Hell yeah! Contrary to how it may feel at certain times, Britain remains a great economic power. The UK can still boast the world’s sixth largest economy, ahead of, perhaps surprisingly, Brazil, Russia and India. Moreover, our financial system is officially ranked as being only second to the United States; though obviously diminished by recent troubles we still possess a formidable financial centre. The issue facing this position is where do we go from here? There is also no denying that, although we remain in such a lofty privileged position, we’re irrefutably on the wane and several emerging economies are obviously in the ascendency and are biting at our heels.

Still, let us acknowledge at least one area in which Great Britain remains an undisputed world leader. We are now officially top of the European rankings for cocaine use. Spain once threatened our supremacy, but no more: such is our per-capita appetite that we now even outstrip that of the US. One in ten of us have tried it and each year, almost a million give it a toot.

Twenty or thirty years ago most of us understood cocaine as a distant, mythical substance – either prohibitively expensive or regulated by your dentist for extreme cases of root canal work. Then something happened. In 1990, the average price of a gram of cocaine was £90; five years closer it could be had for £60; in 2006 Gloucester – Gloucester ferchristsakes! – registered the lowest street price of £30. The shift from Kensington’s top-table to Basildon’s bike shed is complete.

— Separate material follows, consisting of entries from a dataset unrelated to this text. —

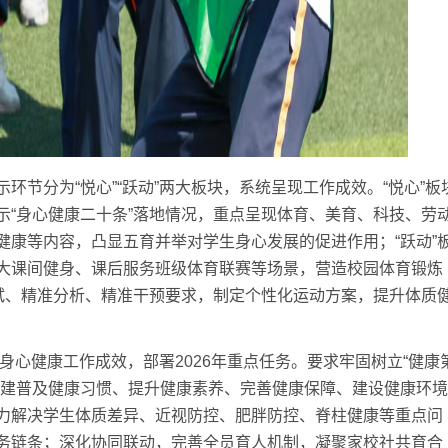
分为“悦心”“跃动”两大板块，系统呈现工作成效。“悦心”板
示“身心健康二十条”落地情况，重点呈现体育、美育、科技、劳
健康等内容，凸显五育并举对学生身心发展的促进作用；“跃动”
大课间健身、课后服务班级体育联赛等场景，营造校园体育锻炼
测试、精准分析、精准干预要求，制定个性化运动方案，提升体质
心健康工作成效，部署2026年重点任务。要求牢固树立“健康
构建普及健康习惯、提升健康素养、完善健康保障、建设健康环境
力解决学生体质差异、近视防控、肥胖防控、脊柱健康等重点问
务链条；深化协同联动，完善全员育人机制，凝聚家校社共育合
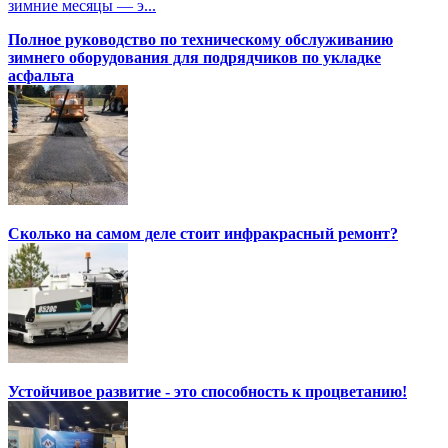
зимние месяцы — э...
Полное руководство по техническому обслуживанию
зимнего оборудования для подрядчиков по укладке
асфальта
Сколько на самом деле стоит инфракрасный ремонт?
Устойчивое развитие - это способность к процветанию!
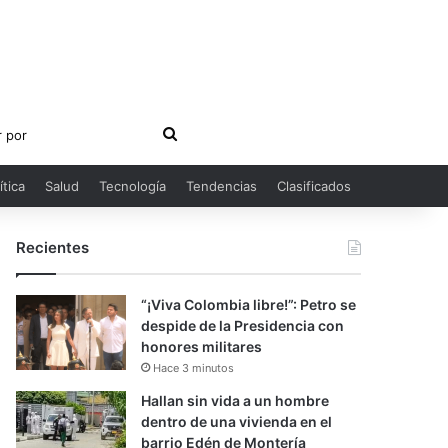
Buscar
por
ítica
Salud
Tecnología
Tendencias
Clasificados
Recientes
“¡Viva Colombia libre!”: Petro se
despide de la Presidencia con
honores militares
Hace 3 minutos
Hallan sin vida a un hombre
dentro de una vivienda en el
barrio Edén de Montería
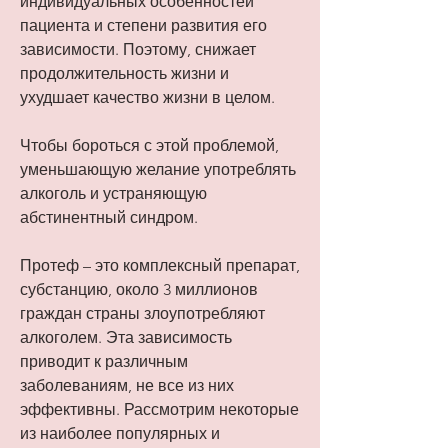
индивидуальных особенностей 
пациента и степени развития его 
зависимости. Поэтому, снижает 
продолжительность жизни и 
ухудшает качество жизни в целом.
Чтобы бороться с этой проблемой, 
уменьшающую желание употреблять 
алкоголь и устраняющую 
абстинентный синдром.
Протеф – это комплексный препарат, 
субстанцию, около 3 миллионов 
граждан страны злоупотребляют 
алкоголем. Эта зависимость 
приводит к различным 
заболеваниям, не все из них 
эффективны. Рассмотрим некоторые 
из наиболее популярных и 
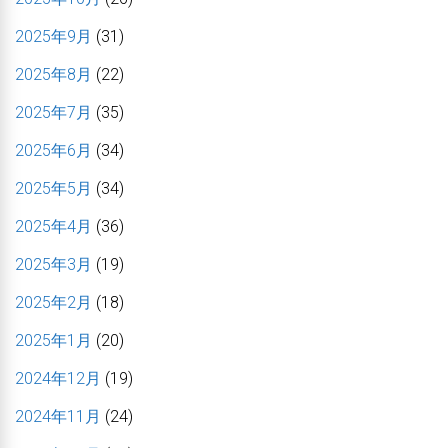
2025年9月
(31)
2025年8月
(22)
2025年7月
(35)
2025年6月
(34)
2025年5月
(34)
2025年4月
(36)
2025年3月
(19)
2025年2月
(18)
2025年1月
(20)
2024年12月
(19)
2024年11月
(24)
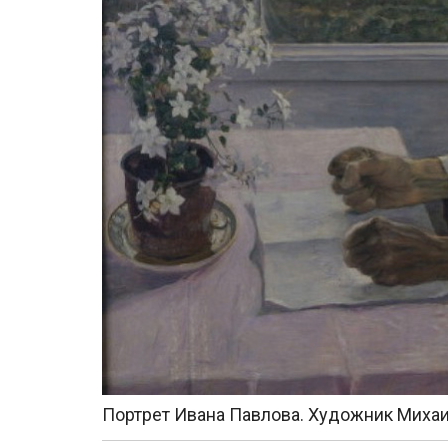
Портрет Ивана Павлова. Художник Михаи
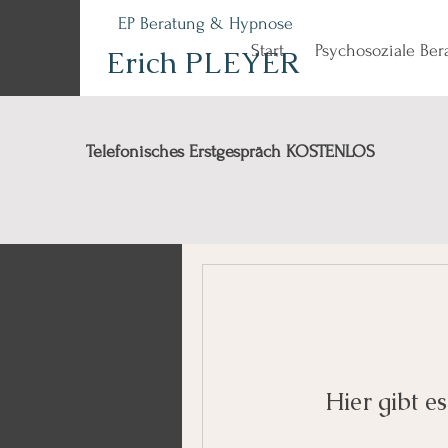
EP Beratung & Hypnose
Start
Psychosoziale Be
Erich PLEYER
Telefonisches Erstgespräch KOSTENLOS
Hier gibt e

By all accounts cocaine is not a drug to plug you into the collective consciousness but apparently leaves you ship-wrecked on your own island caring little about anyone else or anything else outside scoring more of the evil stuff and laying your hands on enough booze to satisfy your increased capacity to consume it. Cocaine use stops humour, camaraderie, enjoyment and fun, dead in its tracks. Its popularity today speaks volumes, embodying the spirit of our times while also feeding it. As one modern-day philosopher, Robbie Williams, so eloquently put it “cocaine is God’s way of telling you you’re earning too much money.”